Priebus’ dismissal of Trump’s behavior toward women was a “telling response” that “speaks volumes” about the way the Republican Party treats women, as Rewire editor-in-chief Jodi Jacobson explained.

“The real problem is that it’s the GOP leadership that just doesn’t care,” Jacobson wrote. “The reality is that Trump’s ‘problematic attitude toward women’ is not an isolated problem. For the GOP leadership, it is not a problem at all, but the product of their fundamental policies and positions. The GOP has been waging war on women’s fundamental rights for nearly two decades; it’s just gotten more brash and unapologetic about the attitudes underlying the party’s policies.”

What Else We’re Reading

Ari Rabin-Havt argues in the Huffington Post that Trump’s latest shift on his abortion punishment suggestion “is just borrowing from the playbook” of extremists like Troy Newman, who try to stigmatize abortion care.

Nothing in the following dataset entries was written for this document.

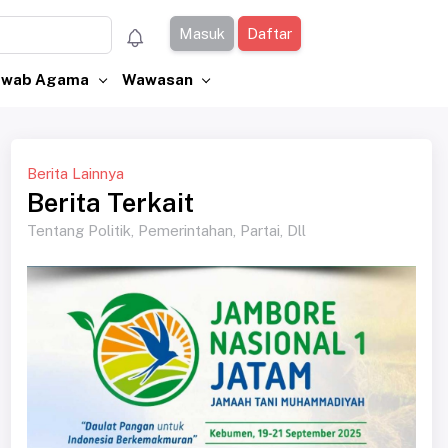
Masuk
Daftar
Jawab Agama
Wawasan
Berita Lainnya
Berita Terkait
Tentang Politik, Pemerintahan, Partai, Dll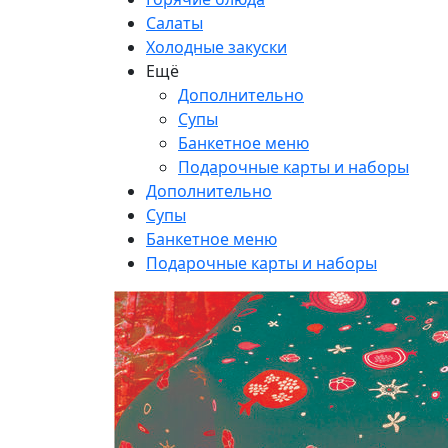
Салаты
Холодные закуски
Ещё
Дополнительно
Супы
Банкетное меню
Подарочные карты и наборы
Дополнительно
Супы
Банкетное меню
Подарочные карты и наборы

“For survivors of abuse like me, Donald Trump’s interview with Megyn Kelly was excruciating,” Emily Crockett writes for Vox.

The Guardian’s Jessica Valenti questions how Trump’s history of mistreating women will impact voters.

Freedom Partners Action Fund, a Koch-backed group, is spending millions on the Ohio Senate race, where Sen. Rob Portman (R-OH) is facing off against Democrat Ted Strickland. The Koch groups have backed GOP candidates in other key Senate races, including Nevada, New Hampshire, and Pennsylvania, and have reserved $30 million in commercial time for Senate races.

With petitions involving voting restrictions potentially making their way to the Supreme Court by September, the justices could play a crucial role in helping decide the fate of the 2016 elections.

The Huffington Post takes a look inside Planned Parenthood’s $30 million campaign to protect reproductive rights and health this election season.

Connecticut approved a “motor-voter” system that will automatically register eligible voters visiting the Department of Motor Vehicles for driver’s licenses or state-issued ID cards. An estimated 400,000 voters will be added to the state’s rolls, according to ThinkProgress

The Nation’s Ari Berman examines how automatic voter registration in Oregon “is revolutionizing American democracy.”